- TEXTE FOURNI:
╭──

Intervention de Nicole Bonnefoy

Réunion du 20 novembre 2013 à 14h30
Lutte contre la contrefaçon — Suite de la discussion en procédure accélérée et adoption d'une proposition de loi dans le texte de la commission modifié

Photo de Nicole BonnefoyNicole Bonnefoy :

Monsieur le président, madame la ministre, monsieur le président de la commission des lois, monsieur le rapporteur, mes chers collègues, la présente proposition de loi déposée par notre collègue Richard Yung reprend très largement une proposition de loi de l’ancien sénateur UMP Laurent Béteille, à la suite d’un rapport d’information qu’ils menèrent conjointement pour dresser une évaluation de la loi de lutte contre la contrefaçon du 29 octobre 2007.

Déposée et adoptée en commission des lois en 2011, elle n’avait pu être inscrite à l’ordre du jour et ainsi poursuivre son parcours législatif. La large approbation dont elle fit l’objet en commission démontrait pourtant la pertinence de cette proposition.

╰──

- VOTRE TRAVAIL:
1: D'après l'intervention sur la lutte contre la contrefaçon, de quand date la loi que le rapport d'information devait évaluer ?
2: Relevez toutes les personnes à qui l'oratrice s'adresse dans la phrase d'ouverture de l'intervention sur la lutte contre la contrefaçon.
3: Prolongez l'intervention sur la lutte contre la contrefaçon à la suite de sa dernière phrase.

[Enregistrements d'un jeu de données]
╭──

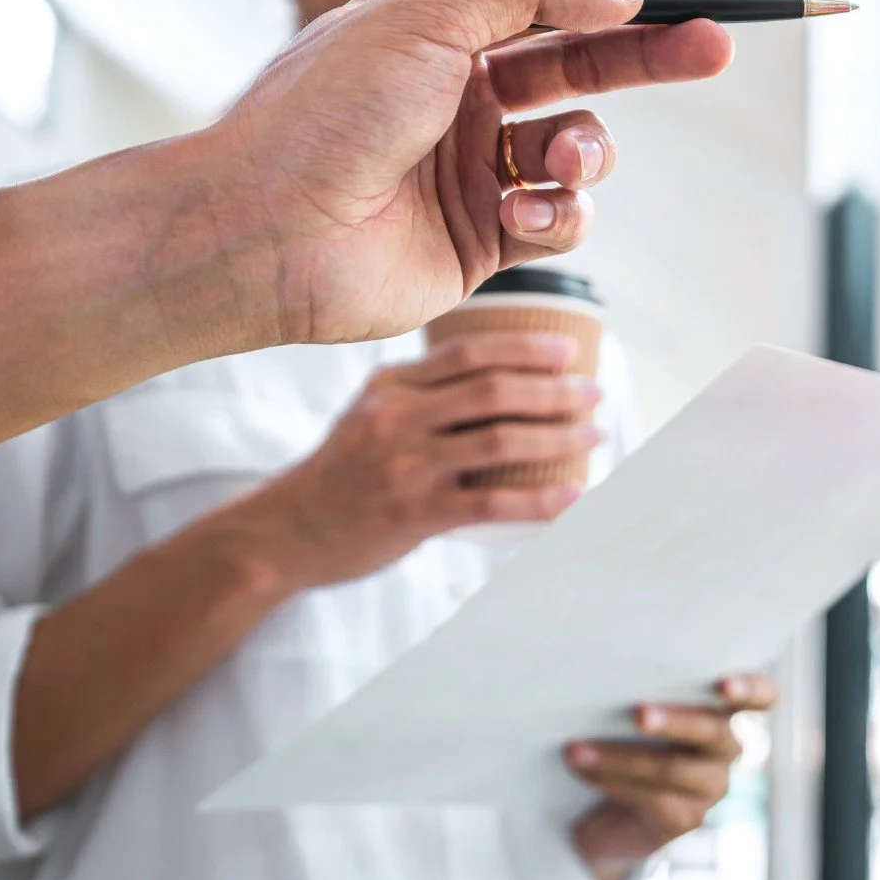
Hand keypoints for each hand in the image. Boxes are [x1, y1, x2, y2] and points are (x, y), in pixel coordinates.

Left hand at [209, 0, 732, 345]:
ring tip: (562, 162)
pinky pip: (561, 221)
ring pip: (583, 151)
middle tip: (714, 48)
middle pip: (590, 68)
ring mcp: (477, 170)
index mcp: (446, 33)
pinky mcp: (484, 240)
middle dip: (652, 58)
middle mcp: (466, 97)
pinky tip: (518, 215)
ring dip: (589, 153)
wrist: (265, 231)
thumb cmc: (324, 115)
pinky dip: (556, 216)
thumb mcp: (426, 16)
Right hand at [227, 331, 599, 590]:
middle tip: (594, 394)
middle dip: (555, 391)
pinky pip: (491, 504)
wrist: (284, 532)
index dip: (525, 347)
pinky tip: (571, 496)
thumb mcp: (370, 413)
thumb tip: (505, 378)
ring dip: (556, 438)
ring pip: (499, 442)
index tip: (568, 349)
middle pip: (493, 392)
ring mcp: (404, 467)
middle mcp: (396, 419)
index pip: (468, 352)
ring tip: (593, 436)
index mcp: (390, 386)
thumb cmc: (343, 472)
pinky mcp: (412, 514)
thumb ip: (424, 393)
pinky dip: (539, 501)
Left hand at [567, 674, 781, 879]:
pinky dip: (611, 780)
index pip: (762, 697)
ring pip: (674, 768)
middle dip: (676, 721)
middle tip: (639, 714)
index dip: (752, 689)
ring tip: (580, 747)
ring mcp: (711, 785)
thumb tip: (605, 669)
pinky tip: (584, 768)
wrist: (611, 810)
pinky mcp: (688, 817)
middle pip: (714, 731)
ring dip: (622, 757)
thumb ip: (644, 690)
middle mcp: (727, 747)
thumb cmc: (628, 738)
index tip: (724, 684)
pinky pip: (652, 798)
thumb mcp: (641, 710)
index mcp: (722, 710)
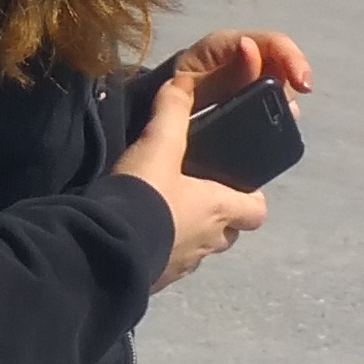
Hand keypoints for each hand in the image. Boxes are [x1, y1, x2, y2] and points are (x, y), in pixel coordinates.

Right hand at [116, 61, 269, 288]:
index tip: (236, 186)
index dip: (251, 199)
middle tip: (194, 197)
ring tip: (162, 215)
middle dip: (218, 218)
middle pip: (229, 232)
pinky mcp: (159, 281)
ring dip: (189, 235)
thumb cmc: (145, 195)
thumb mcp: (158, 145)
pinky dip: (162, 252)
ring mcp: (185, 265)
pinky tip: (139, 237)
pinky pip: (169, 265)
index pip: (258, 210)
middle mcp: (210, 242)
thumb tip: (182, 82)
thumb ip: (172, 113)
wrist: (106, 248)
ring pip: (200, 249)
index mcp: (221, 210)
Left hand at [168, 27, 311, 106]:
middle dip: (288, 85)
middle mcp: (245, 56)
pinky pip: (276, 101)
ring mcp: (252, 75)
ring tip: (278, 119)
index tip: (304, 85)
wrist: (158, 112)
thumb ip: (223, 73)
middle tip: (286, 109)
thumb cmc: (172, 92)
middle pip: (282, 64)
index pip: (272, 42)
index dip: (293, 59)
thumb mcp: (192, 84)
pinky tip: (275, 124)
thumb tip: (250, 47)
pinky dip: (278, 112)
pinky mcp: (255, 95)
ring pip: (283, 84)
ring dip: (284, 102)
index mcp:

╰──

- RÉPONSES DANS L'ORDRE:
1: Du 29 octobre 2007.

2: Monsieur le président, madame la ministre, monsieur le président de la commission des lois, monsieur le rapporteur, mes chers collègues.

3:
La loi de 2007 a constitué un net progrès dans la lutte contre les atteintes à la propriété intellectuelle par le biais de la contrefaçon. Cette avancée a été mise en évidence dans le rapport d’information.

Toutefois, il est apparu qu’il convenait, d’une part, d’apporter aux dispositifs de lutte contre la contrefaçon des précisions et clarifications attendues par les professionnels, et d’autre part, de renforcer encore la protection de la propriété intellectuelle en France. C’est ce double objectif que cette proposition de loi a enfin l’occasion de remplir.

Le fléau de la contrefaçon a en effet explosé ces dernières années, sous l’effet notamment de la mondialisation des échanges et de l’arrivée d’internet. D’après l’OCDE, le commerce de produits contrefaits a doublé depuis 2000 et représente aujourd’hui environ 10 % du commerce mondial. Dans le même temps, le volume des marchandises saisies en France par la douane a, quant à lui, a été multiplié par six. La contrefaçon touche ainsi, avec une acuité particulièrement féroce, notre pays et nos concitoyens.

En effet, le prix à payer pour le commerce de produits frauduleux est élevé.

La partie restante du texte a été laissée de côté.